The Ku Klux Klan, founded in the late 1860’s, experiences three major surges in popularity promoting ideals such as white supremacy, white nationalism, Nativism, anti-immigration, and anti-communism.

The first era of Ku Klux Klan experienced a rise in popularity in the late 1800’s with the intent of overthrowing Republican state governments in the South and ensuring that newly-freed southern African Americans did not vote. In 1871 their membership was oppressed by federal law enforcement (1871 Ku Klux Klan Act signed by President Grant to combat the KKK and other white supremacy groups).  
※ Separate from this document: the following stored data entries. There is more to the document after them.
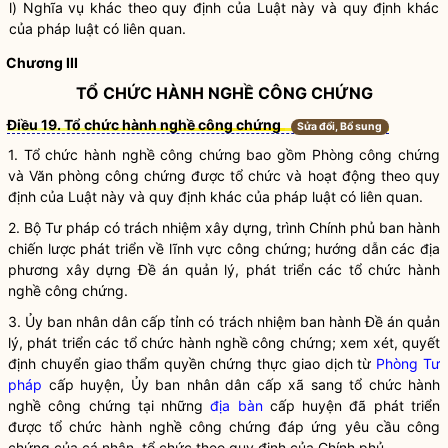
l)
Nghĩa vụ
khác theo quy định của
Luật
này và quy định khác
của pháp
luật
có liên quan.
Chương III
TỔ CHỨC HÀNH NGHỀ CÔNG CHỨNG
Điều 19. Tổ chức hành nghề công chứng
Sửa đổi, Bổ sung
1.
Tổ chức hành nghề công chứng
bao gồm Phòng công chứng
và Văn phòng công chứng được tổ chức và hoạt động theo quy
định của
Luật
này và quy định khác của pháp
luật
có liên quan.
2.
Bộ Tư pháp có trách nhiệm xây dựng, trình Chính phủ ban hành
chiến lược phát triển về lĩnh vực công chứng; hướng dẫn các địa
phương xây dựng Đề án quản lý, phát triển các
tổ chức hành
nghề công chứng
.
3. Ủy ban nhân dân cấp tỉnh có trách nhiệm ban hành Đề án quản
lý, phát triển các
tổ chức hành nghề công chứng
; xem xét, quyết
định chuyển giao thẩm
quyền
chứng thực giao dịch từ
Phòng Tư
pháp
cấp huyện, Ủy ban nhân dân cấp xã sang
tổ chức hành
nghề công chứng
tại những
địa bàn
cấp huyện đã phát triển
được
tổ chức hành nghề công chứng
đáp ứng yêu cầu công
chứng của cá nhân, tổ chức theo quy định của Chính phủ.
The second Ku Klux Klan group flourished nationwide in the 1920’s on the platform of pro-prohibition and anti-Catholicism and anti-Jewish feelings. They experience a diminished population in the late 1920’s (around the time of the Great Depression; a time of mass American economic hardship).  

The modern-day third wave of the Ku Klux Klan came about in the late 1950’s opposing the civil rights movement. Current membership, as of 2016, amounts to an estimated 3,000-6,000 active members.

Answer:

Although the KKK had reemerged in the South in 1915, it wasn’t until after the end of World War I that the organization experienced a national resurgence. Membership in the KKK skyrocketed from a few thousand to over 100,000 in a mere ten months. Local chapters of the KKK sprang up all over the country, and by the 1920s, it had become a truly national organization, with a formidable presence not just in the South, but in New England, the Midwest, and all across the northern United States.

The members of the Ku Klux Klan were mostly white Protestant middle-class men, and they framed their crusade in moral and religious terms. They saw themselves as vigilantes restoring justice, and they used intimidation, threats of violence, and actual violence to prevent African Americans, immigrants, Catholics, Jews, liberals, and progressives from attaining wealth, social status, and political power.

KKK members wore elaborate costumes with distinctive white hoods to mask their identities, and held nocturnal rallies to plot acts of terror and foment hatred against people deemed not “truly” American—basically, anyone who was not white and Protestant. The activities of Klansmen ranged from issuing threats and burning crosses to outright violence and atrocities such as tarring and feathering, beating, lynching, and assassination.

The revival of the KKK in the early twentieth century reflected a society struggling with the effects of industrialization, urbanization, and immigration. Klan chapters in major urban areas expanded as many white Americans became bitter and resentful about immigration from Asia and Eastern Europe. Klansmen complained that these immigrants were taking jobs away from whites and diluting the imagined “racial purity” of American society. Given that the country had been populated by immigrants from the beginning, such ideas of racial purity were complete myths.